• Given information:
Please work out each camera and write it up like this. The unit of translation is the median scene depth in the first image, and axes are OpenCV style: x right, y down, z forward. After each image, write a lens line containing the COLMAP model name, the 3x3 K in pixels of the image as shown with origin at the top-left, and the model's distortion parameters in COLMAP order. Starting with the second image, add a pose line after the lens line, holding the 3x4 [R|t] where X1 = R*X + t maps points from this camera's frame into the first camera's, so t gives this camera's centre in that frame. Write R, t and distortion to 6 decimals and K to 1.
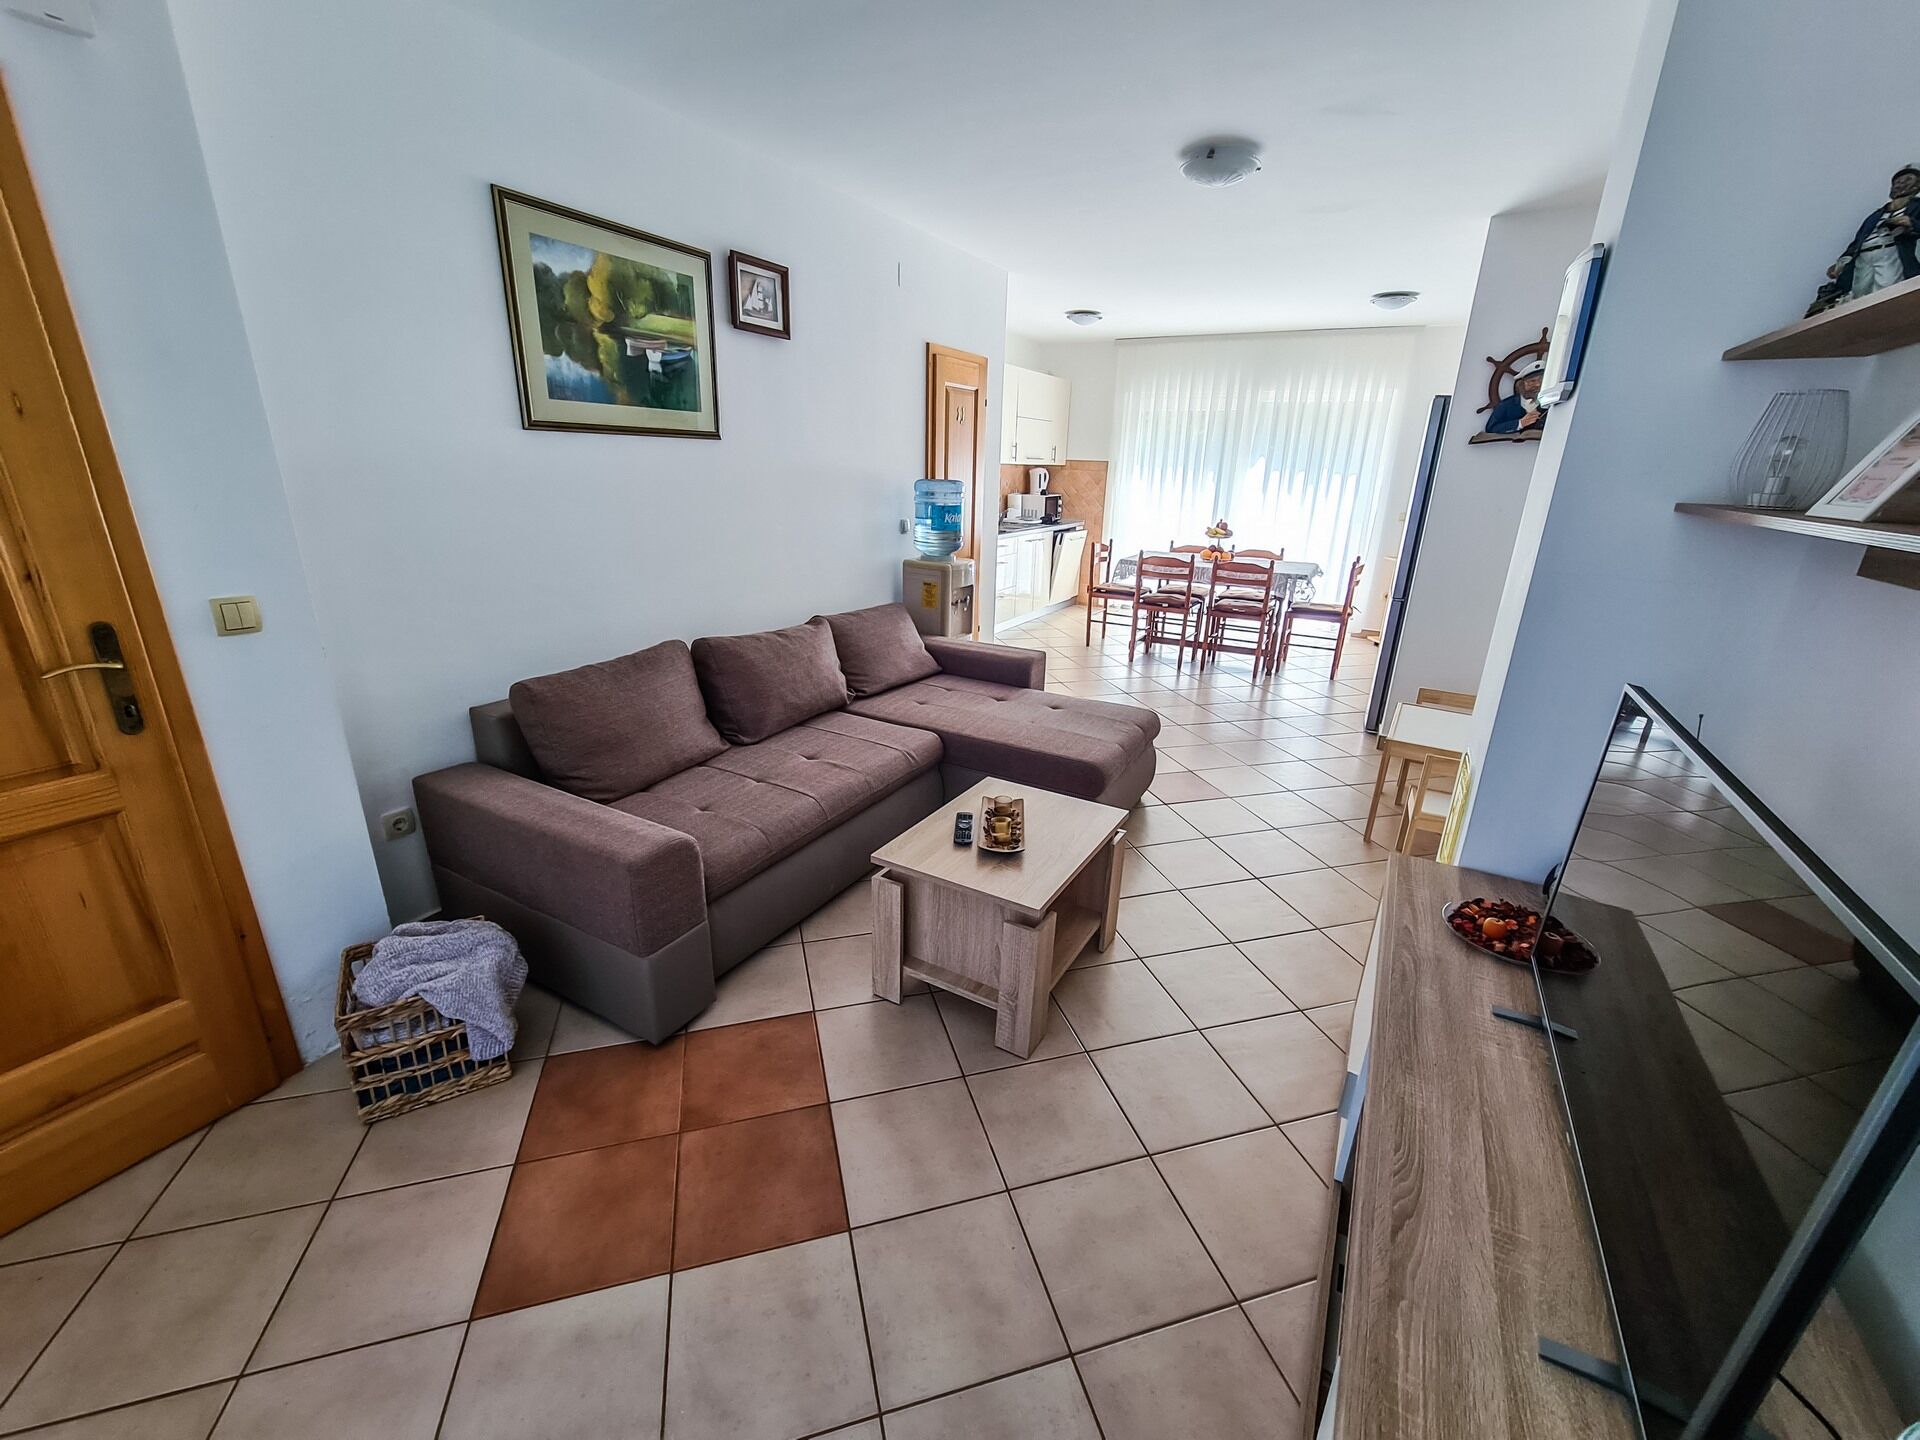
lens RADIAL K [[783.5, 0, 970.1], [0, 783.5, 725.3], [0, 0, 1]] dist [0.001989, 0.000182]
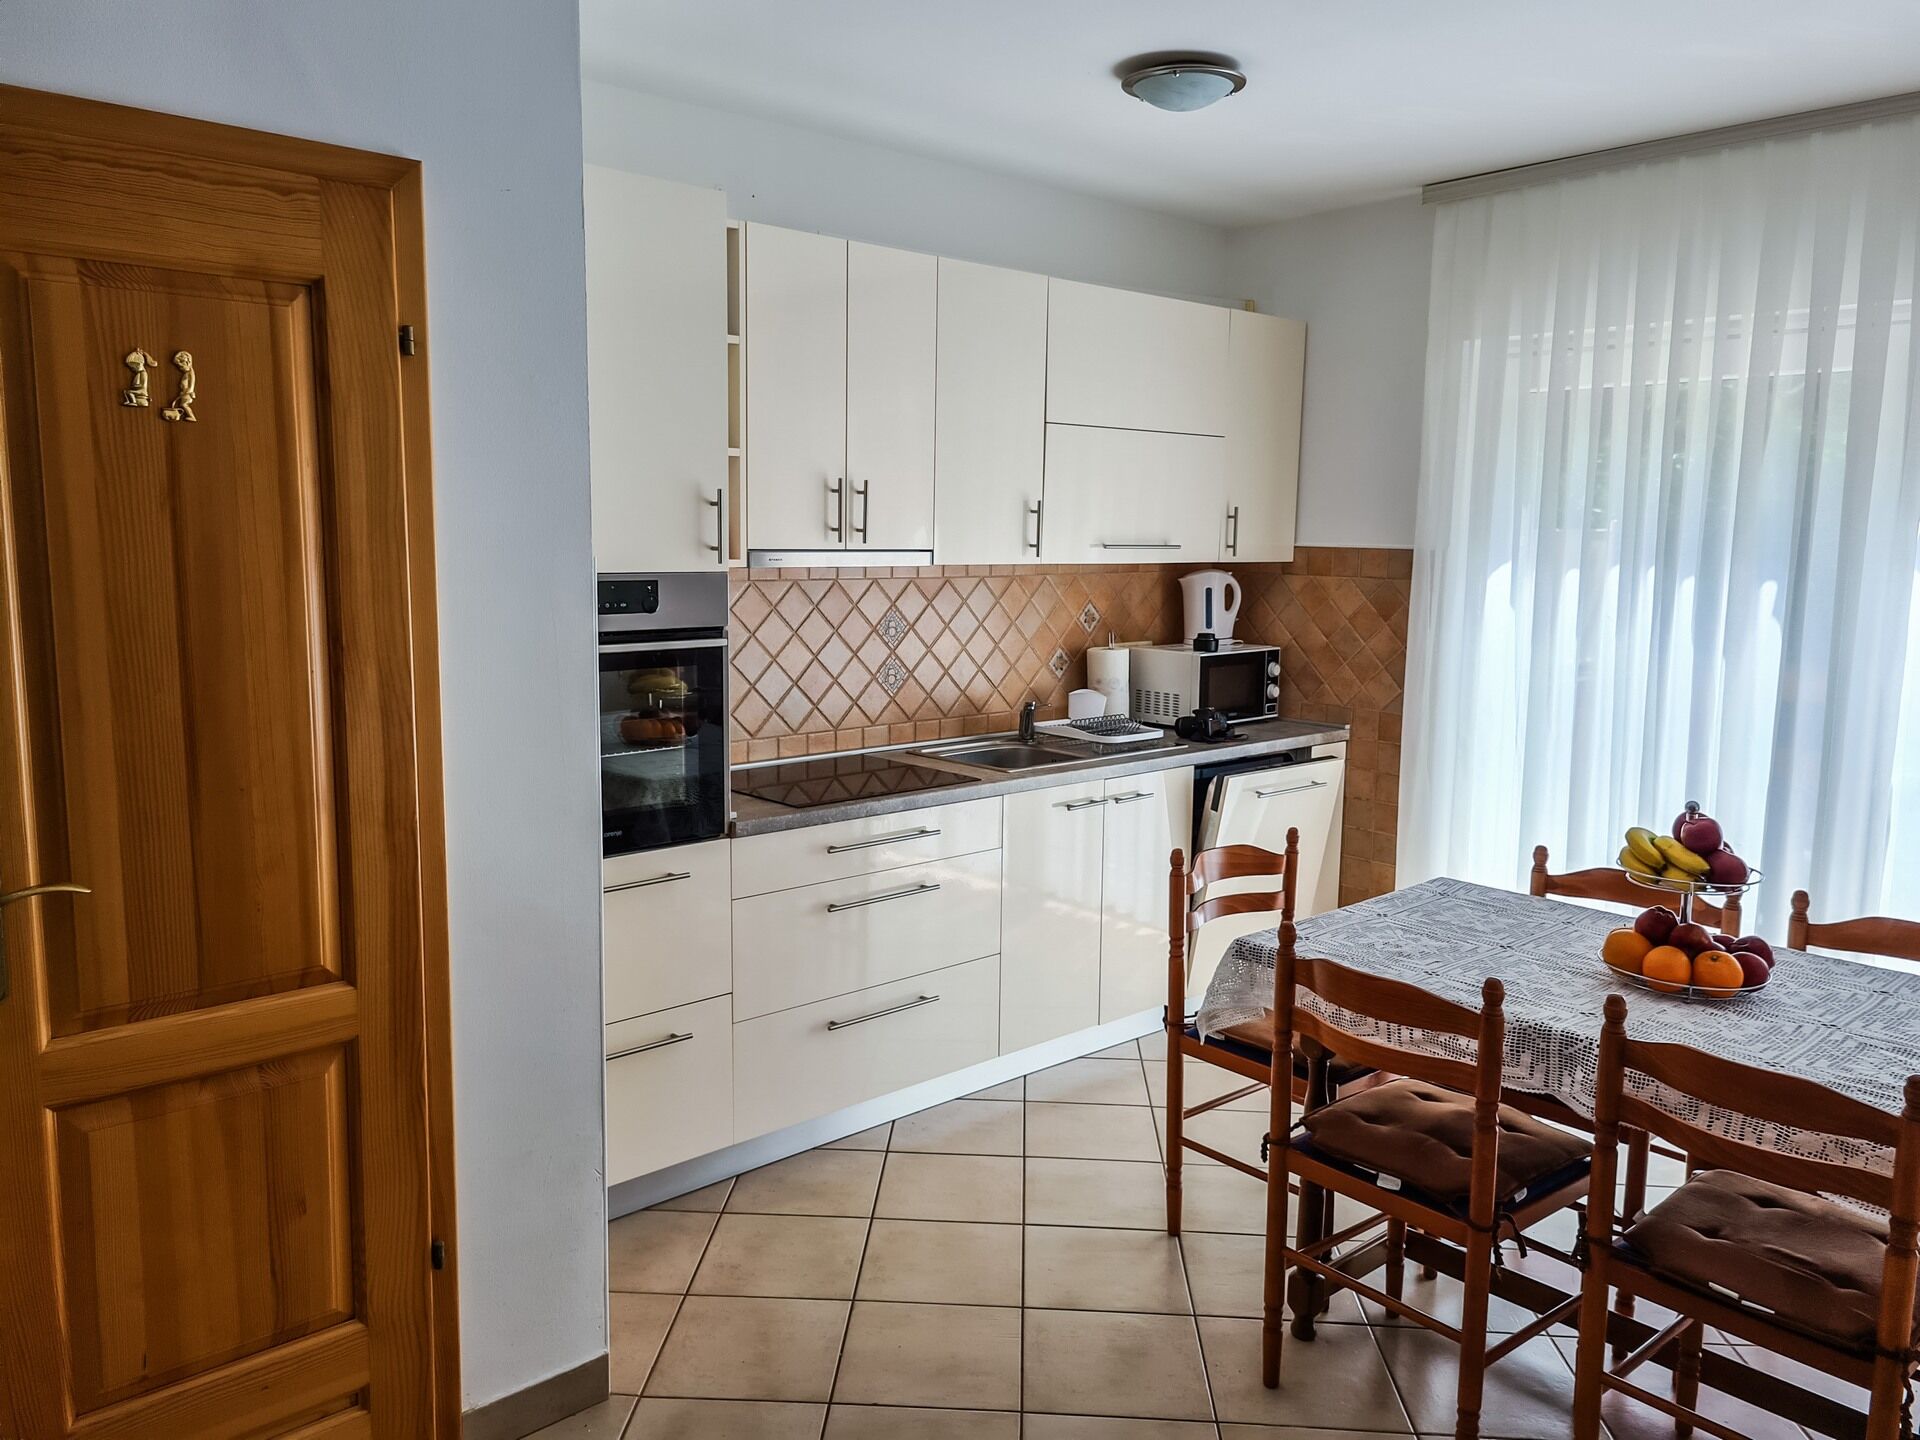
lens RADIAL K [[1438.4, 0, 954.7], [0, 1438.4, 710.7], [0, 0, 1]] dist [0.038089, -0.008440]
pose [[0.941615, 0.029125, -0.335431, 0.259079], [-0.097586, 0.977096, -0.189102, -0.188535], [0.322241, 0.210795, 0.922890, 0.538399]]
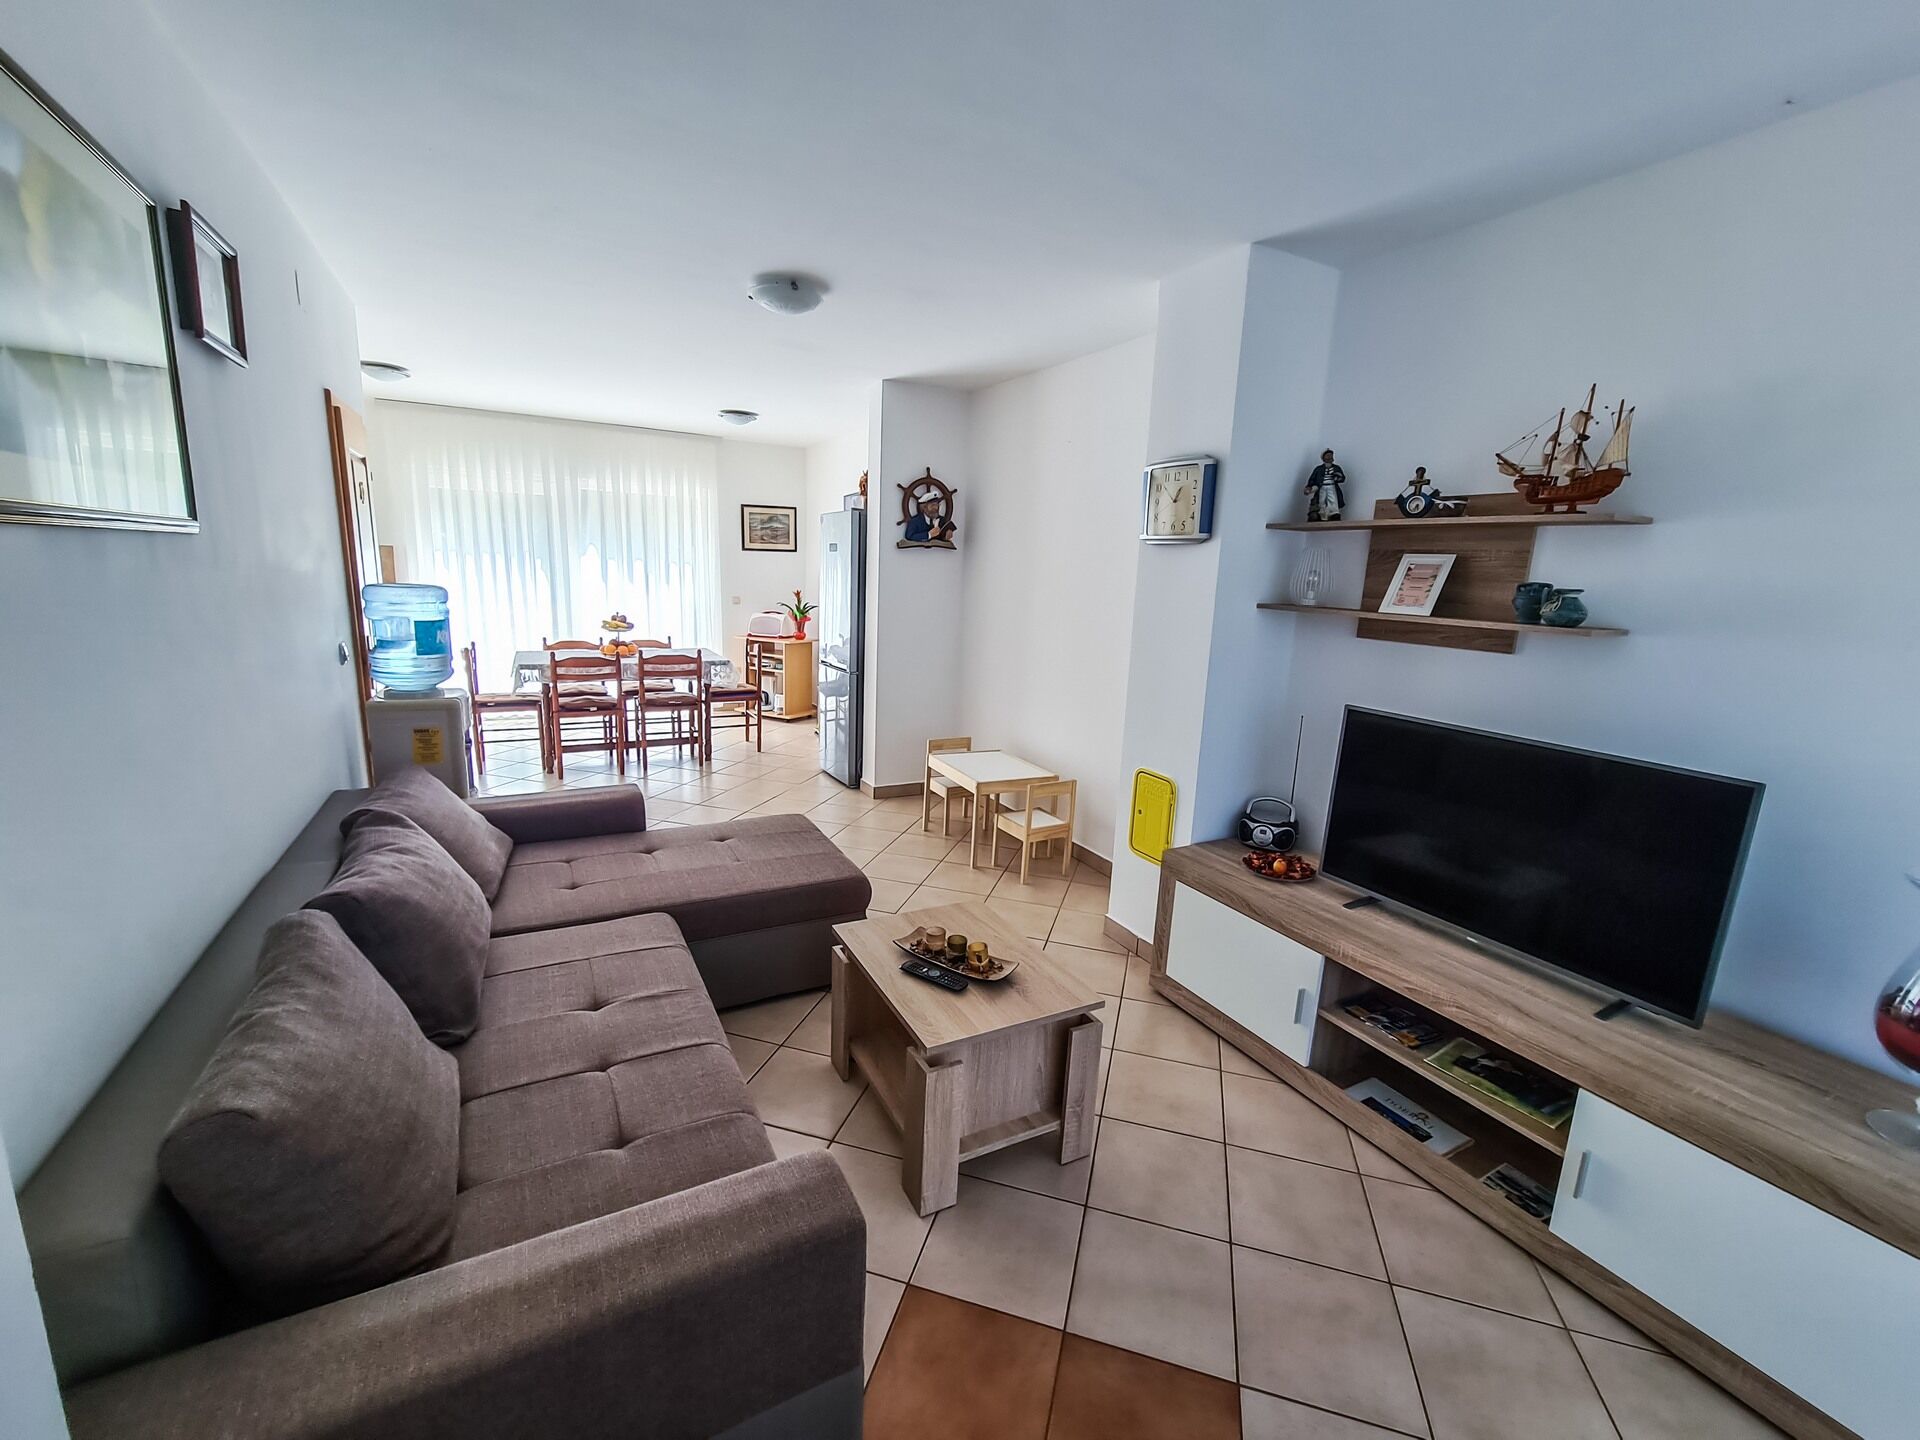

• Task objective: Send back every line of the listing exactly. Omit the images.

• Final answer:
Please work out each camera and write it up like this. The unit of translation is the median scene depth in the first image, and axes are OpenCV style: x right, y down, z forward. After each image, write a lens line containing the COLMAP model name, the 3x3 K in pixels of the image as shown with origin at the top-left, and the model's distortion parameters in COLMAP order. Starting with the second image, add a pose line after the lens line, holding the 3x4 [R|t] where X1 = R*X + t maps points from this camera's frame into the first camera's, so t gives this camera's centre in that frame. Write R, t and distortion to 6 decimals and K to 1.
lens RADIAL K [[783.5, 0, 970.1], [0, 783.5, 725.3], [0, 0, 1]] dist [0.001989, 0.000182]
lens RADIAL K [[1438.4, 0, 954.7], [0, 1438.4, 710.7], [0, 0, 1]] dist [0.038089, -0.008440]
pose [[0.941615, 0.029125, -0.335431, 0.259079], [-0.097586, 0.977096, -0.189102, -0.188535], [0.322241, 0.210795, 0.922890, 0.538399]]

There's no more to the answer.